Mayor Keisha Lance Bottoms didn’t downplay the severity of ongoing ransomware infection in a news conference. As quoted by Reuters:

This is much bigger than a ransomware attack, this really is an attack on our government. We are dealing with a (cyber) hostage situation.

News of the attack first emerged on 22 March after city officials traced “outages on various customer facing applications, including some that customers may use to pay bills or access court-related information,” to a crypto-malware infection.

Public safety cameras along with other critical assets like 911 emergency systems and water delivery services reportedly didn’t experience any disruption as a result of the attack.

The ransomware left a note informing officials that they could either unlock each affected unit for 0.8 Bitcoins ($6,800) or recover the entire system for 6 Bitcoins ($51,000). According to CBS 46, officials would then need to leave a comment on their website with the host name. The attackers would in turn reply to that comment with decryption software.

Based on the language used in the note, one security expert told 11Alive that the offending program is likely a variant of SamSam.
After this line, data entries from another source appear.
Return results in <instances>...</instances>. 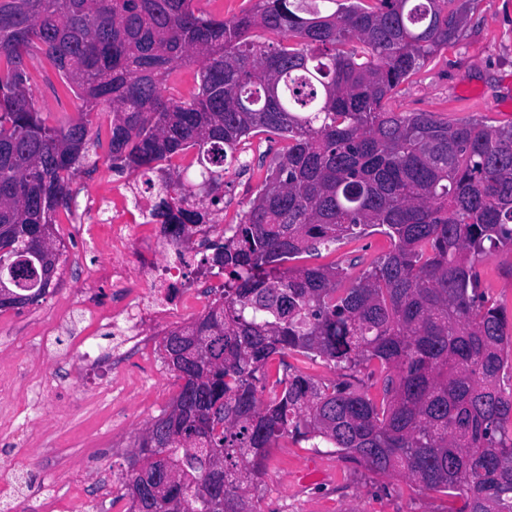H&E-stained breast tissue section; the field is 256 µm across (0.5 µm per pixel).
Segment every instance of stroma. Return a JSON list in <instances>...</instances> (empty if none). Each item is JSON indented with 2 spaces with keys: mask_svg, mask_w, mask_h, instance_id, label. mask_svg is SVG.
I'll use <instances>...</instances> for the list:
<instances>
[{
  "mask_svg": "<svg viewBox=\"0 0 512 512\" xmlns=\"http://www.w3.org/2000/svg\"><path fill=\"white\" fill-rule=\"evenodd\" d=\"M34 96L50 124L75 117L79 100L56 97L53 85L38 81ZM389 106L397 112H428L451 123L479 120L512 123V0H477L455 42L403 82ZM280 139H250L242 157L247 168L224 174V208L214 222L237 223L262 187L280 152ZM106 149L80 173L71 188L77 203L88 198L111 203L112 189L125 182ZM98 235L75 238L60 259L50 292L39 304L0 313V371L39 372L41 400L17 393L23 418L15 433L0 421V472L10 474L13 493L0 507L13 512H120L114 498L124 492L127 460L137 436L167 409L180 382L160 353L132 351L112 356V329L78 304L76 297L101 259L111 258ZM390 248L371 233L340 245L336 252L305 253L299 266L337 263L349 276ZM482 288L512 315V250L489 254L479 266ZM91 342L103 368L88 376L78 354ZM251 495L259 512H447L448 500L434 492L412 491L400 477L381 479L354 460L309 442L280 439L265 474Z\"/></svg>",
  "mask_w": 512,
  "mask_h": 512,
  "instance_id": "35a3bbf8",
  "label": "stroma"
}]
</instances>
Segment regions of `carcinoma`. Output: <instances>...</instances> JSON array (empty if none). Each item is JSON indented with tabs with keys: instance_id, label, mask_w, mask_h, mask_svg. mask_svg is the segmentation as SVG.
<instances>
[{
	"instance_id": "1",
	"label": "carcinoma",
	"mask_w": 512,
	"mask_h": 512,
	"mask_svg": "<svg viewBox=\"0 0 512 512\" xmlns=\"http://www.w3.org/2000/svg\"><path fill=\"white\" fill-rule=\"evenodd\" d=\"M469 4L253 0L224 20L196 0H0V312L47 295L90 152L141 179L159 198L149 218L179 238L209 223L247 140L286 141L199 260L223 278L216 298L163 340L182 385L134 445L131 512H259L250 488L289 436L440 492L448 512H512V320L477 271L512 250V124L386 107ZM38 56L81 101L63 125L35 106ZM188 63L196 92L166 95ZM370 230L392 249L347 288L339 266L284 267ZM292 352L336 379L285 363ZM164 469L171 486L139 505L138 473Z\"/></svg>"
}]
</instances>
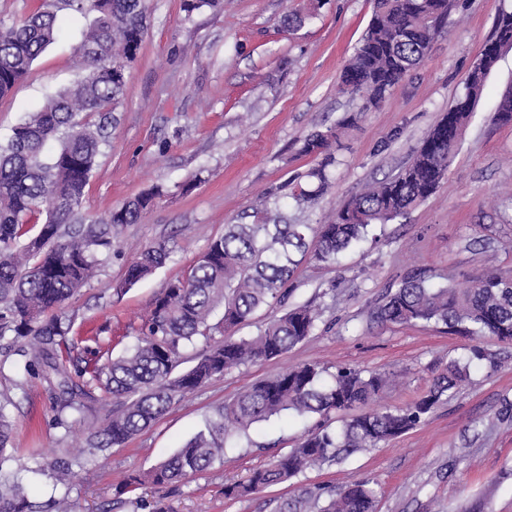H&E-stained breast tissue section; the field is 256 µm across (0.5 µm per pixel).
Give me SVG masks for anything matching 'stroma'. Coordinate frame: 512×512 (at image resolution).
<instances>
[{
  "mask_svg": "<svg viewBox=\"0 0 512 512\" xmlns=\"http://www.w3.org/2000/svg\"><path fill=\"white\" fill-rule=\"evenodd\" d=\"M308 0H229L217 15H186L183 0H145L148 32L127 72L126 94L109 142L86 188L84 221L152 188L160 197L139 223L125 225L97 274L65 302L77 343L71 355L96 348L124 355L136 343L141 318L168 282L193 265L225 225L268 188L285 185L312 164L303 138L344 115L357 124L331 147L336 164L328 190L304 210L281 202L280 216L322 224L366 184L395 175L425 134L465 92L468 73L512 0H460L456 25L432 41L425 61L369 112L341 92L340 75L371 18L374 0H323L294 31L281 25ZM87 21L71 13L56 42L29 75L0 99V140L80 73L74 47ZM512 85V50L486 79L457 154L439 188L405 217L376 224L355 246L324 265L305 261L291 304L313 303L321 316L307 341L276 359L232 369L172 405L152 426L119 448L95 453L75 469L74 512H143L163 503L171 512H277L302 489L338 487L362 478L378 490L375 512H512V418L496 414L512 402V344L448 333L441 325L373 324L369 315L386 289L410 271L430 283L469 286L482 269L512 271V123L494 122L501 94ZM163 242L166 264L123 287L136 251ZM473 362L471 377L435 406L418 427L389 443L357 452L243 499L224 496L226 482L286 454L315 425L282 416L258 424L226 449L223 462L186 484L120 492L121 481L183 446L213 411L252 383L287 367L317 362L393 372L397 384L372 401L375 409L419 399L449 360ZM24 389H17V381ZM14 424L15 468L31 500L61 497L51 466L65 448H85L90 433L75 423L56 428L45 384L26 374L23 357L0 348V400Z\"/></svg>",
  "mask_w": 512,
  "mask_h": 512,
  "instance_id": "stroma-1",
  "label": "stroma"
}]
</instances>
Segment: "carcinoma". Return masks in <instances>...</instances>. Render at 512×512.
<instances>
[{
    "label": "carcinoma",
    "mask_w": 512,
    "mask_h": 512,
    "mask_svg": "<svg viewBox=\"0 0 512 512\" xmlns=\"http://www.w3.org/2000/svg\"><path fill=\"white\" fill-rule=\"evenodd\" d=\"M35 9L0 27V99L25 79L33 62L58 33L62 15L89 18L75 51L84 73L29 113L0 144V339L11 336L25 371L38 370L47 384L57 425L69 429L85 421L100 389L112 409L91 433V447L54 463L62 498L57 512H72L69 477L93 450L119 447L147 429L172 404L206 386L232 368L277 358L312 335L319 312L308 304L284 309L257 333H232L261 306L285 305L293 276L307 254L325 264L361 240L374 224L405 216L437 189L453 161L463 131L480 98L487 75L471 68L463 97L444 113L392 178L368 186L325 224H280L268 199L243 213L245 221L224 225L187 274L168 283L138 330L137 344L118 357L81 362L71 357L70 324L52 314L96 274L99 256L112 251V239L126 224L137 223L154 204L150 190L126 201L95 224L76 225L85 190L106 142L107 115L126 92V73L147 34L144 0H36ZM224 0H184L187 15L216 11ZM452 0H375V9L359 46L345 66L341 91L371 110L412 70L420 66L434 37L448 24ZM512 40V10L498 11L487 52ZM494 120L512 122V93L502 94ZM348 115L326 130L308 134L300 153L315 161L288 182L296 203L320 197L330 183V152L338 131L355 125ZM60 141L48 155L49 142ZM44 218L38 233L26 238L31 222ZM171 251L163 242L143 247L127 270L131 286L164 265ZM221 319L210 323L217 306ZM381 324H443L450 332L512 343V272L482 273L463 290L433 286L419 274L405 278L371 313ZM224 340L212 341L215 333ZM203 338L208 346L195 365L177 374L182 349ZM472 359L448 362L417 401L394 409L355 415L332 429L333 414L378 397L388 377L350 366L333 373L302 364L260 380L224 403L192 439L149 470L128 476L125 488L164 486L189 481L223 460L228 441L248 436L273 417L317 416L288 454L252 473L245 482L224 485V497L246 498L283 483L307 469L339 464L355 452L375 448L419 426L444 397L469 381ZM14 422L0 403V512H43L29 499L18 473L4 464ZM376 490L369 480L307 489L304 497L282 504L281 512H374Z\"/></svg>",
    "instance_id": "1"
}]
</instances>
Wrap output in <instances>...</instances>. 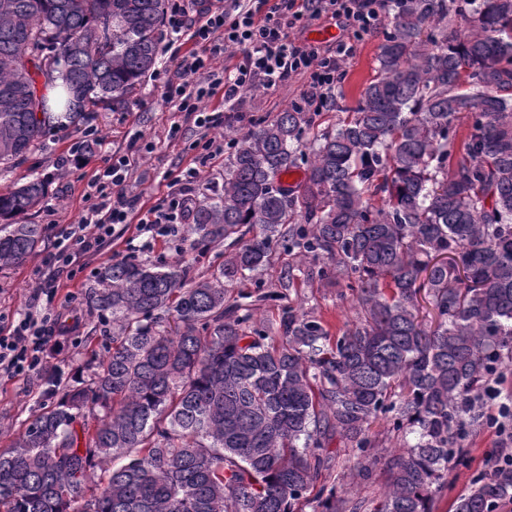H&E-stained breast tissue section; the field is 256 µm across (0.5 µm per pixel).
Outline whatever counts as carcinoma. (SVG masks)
Here are the masks:
<instances>
[{"label": "carcinoma", "mask_w": 512, "mask_h": 512, "mask_svg": "<svg viewBox=\"0 0 512 512\" xmlns=\"http://www.w3.org/2000/svg\"><path fill=\"white\" fill-rule=\"evenodd\" d=\"M166 0H0V172L54 130L113 109L155 68ZM376 75L350 119L296 107L233 139L221 190L196 205L193 247L229 241L219 272L135 258L90 305L115 324L87 376L0 449V512H298L336 435L366 478L371 425L415 436L373 507L332 488L314 512H435L480 426L474 400L512 370V0H389ZM467 119L458 140L459 121ZM306 165L297 189L281 176ZM0 192V271L43 243L24 221L48 195ZM288 254L357 291L331 337L284 309L258 327L227 285ZM428 297L435 324L419 316ZM122 463L106 478L95 467ZM512 502V468L476 478L454 512Z\"/></svg>", "instance_id": "carcinoma-1"}]
</instances>
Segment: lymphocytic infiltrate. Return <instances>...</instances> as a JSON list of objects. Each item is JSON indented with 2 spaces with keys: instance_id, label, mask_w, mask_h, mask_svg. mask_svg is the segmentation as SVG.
Here are the masks:
<instances>
[{
  "instance_id": "f902f5d3",
  "label": "lymphocytic infiltrate",
  "mask_w": 512,
  "mask_h": 512,
  "mask_svg": "<svg viewBox=\"0 0 512 512\" xmlns=\"http://www.w3.org/2000/svg\"><path fill=\"white\" fill-rule=\"evenodd\" d=\"M386 4L387 0H208L191 34L201 52L173 55L174 70L162 79L165 103L192 118L202 131L189 144V151L205 161L223 154V141L210 138L209 133L223 126L224 114L200 107L217 95L231 106L254 86L275 89L299 78L305 84L301 108L323 111L359 43L380 29ZM322 18L339 22L346 37L326 48L294 37V30ZM236 53L243 59L233 70L214 68L217 57ZM132 166L129 155L114 154L94 171L83 196L86 214L81 223L63 229L44 259L45 279L75 276L78 255L99 252L115 225L135 223L138 235L149 245L178 234L179 222L187 220L192 209L199 169L180 171L173 190L140 213L138 196L128 183ZM56 296V291H47L44 303L0 325V377L48 370L47 349L61 347L75 332V325L60 323Z\"/></svg>"
}]
</instances>
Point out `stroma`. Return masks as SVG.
<instances>
[{
	"instance_id": "obj_1",
	"label": "stroma",
	"mask_w": 512,
	"mask_h": 512,
	"mask_svg": "<svg viewBox=\"0 0 512 512\" xmlns=\"http://www.w3.org/2000/svg\"><path fill=\"white\" fill-rule=\"evenodd\" d=\"M382 33L366 37L356 55L346 65V76L340 85L348 106H355L362 89L372 79L377 66V55ZM304 90V83L294 79L277 89L254 87L243 94L238 110L242 119L236 122L237 131H244L256 120L272 118L276 113L294 107ZM182 127V142H170L167 133L171 124ZM86 128L101 131L102 141L80 143L77 129L50 132L41 148L36 150L16 170L17 175L35 173L49 181V195L34 215L35 223L44 225L45 241L42 251L29 256L20 266L0 273V314L14 315L26 312L34 298L36 271L42 264L45 250L52 244L61 226L51 223L50 213L59 202H66L65 222L81 223L84 210L81 193L93 169L101 158L115 151L132 153L137 138L152 141L153 153L137 156L132 176L137 180L141 202L150 206L168 191V185L180 170L192 166L193 157L185 153V143L198 138L200 131L193 120L183 113L173 112L163 101L160 80L147 79L127 98L125 104L114 110L96 112L87 120ZM134 229L116 226L112 240L100 254L86 255L79 263L83 270L74 278H59V295H73L80 314V331L68 344L49 351L48 359L55 365L61 384H74L82 374L84 364L92 357L102 355L112 338V323L93 311L88 303L91 288L96 287L97 270L111 262L125 260L135 252ZM146 258L157 262L189 261L191 275L207 278L218 272L224 261L223 244H213L208 250L191 249L188 241L165 238L146 251ZM319 261L280 255L275 265L256 278L255 284L233 285L232 294H243L257 322L272 321L282 309L293 307L315 317L329 330L339 333L347 321L355 318L358 310L356 297L347 287L327 285L319 280L307 279L306 269H318ZM51 401L43 378L19 377L0 380V448L8 447L15 435ZM377 452L370 467L369 480L350 478L349 470L355 461L350 443L335 438L329 444L334 460L317 483L318 488H336L342 495L366 501L379 499L388 482L387 462L403 453V438L388 418L379 419L372 427ZM463 463L448 468V489L437 503V512H452V504L464 494L473 479L489 469L499 454V443L494 428L480 427L466 444Z\"/></svg>"
}]
</instances>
This family of ransomware is responsible for two separate attacks that targeted Colorado’s Department of Transportation (CDOT) in late-February/early-March.

As of this writing, Atlanta is still in the process of recovering from the attack. It has learned the identity of the attackers and determined that they infiltrated the city’s systems remotely. However, it has declined to elaborate on that finding and has not indicated whether it will ultimately pay the ransom demand.

The municipality continues to investigate the incident with the help of the FBI, U.S. Department of Homeland Security, Cisco security experts and Microsoft.